» **Description of the task**: In the records below, please retype word for word every line from the one containing "Anti Spam/Virus Protection" through the final one, both included, and nothing else.

Saved data entries:
****************
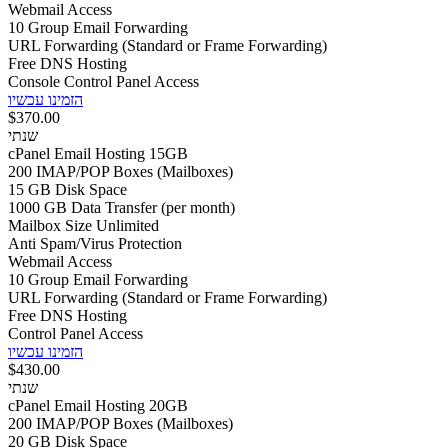
Webmail Access
10 Group Email Forwarding
URL Forwarding (Standard or Frame Forwarding)
Free DNS Hosting
Console Control Panel Access
הזמינו עכשיו
$370.00
שנתי
cPanel Email Hosting 15GB
200 IMAP/POP Boxes (Mailboxes)
15 GB Disk Space
1000 GB Data Transfer (per month)
Mailbox Size Unlimited
Anti Spam/Virus Protection
Webmail Access
10 Group Email Forwarding
URL Forwarding (Standard or Frame Forwarding)
Free DNS Hosting
Control Panel Access
הזמינו עכשיו
$430.00
שנתי
cPanel Email Hosting 20GB
200 IMAP/POP Boxes (Mailboxes)
20 GB Disk Space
****************
» **Task response**:
Anti Spam/Virus Protection
Webmail Access
10 Group Email Forwarding
URL Forwarding (Standard or Frame Forwarding)
Free DNS Hosting
Control Panel Access
הזמינו עכשיו
$430.00
שנתי
cPanel Email Hosting 20GB
200 IMAP/POP Boxes (Mailboxes)
20 GB Disk Space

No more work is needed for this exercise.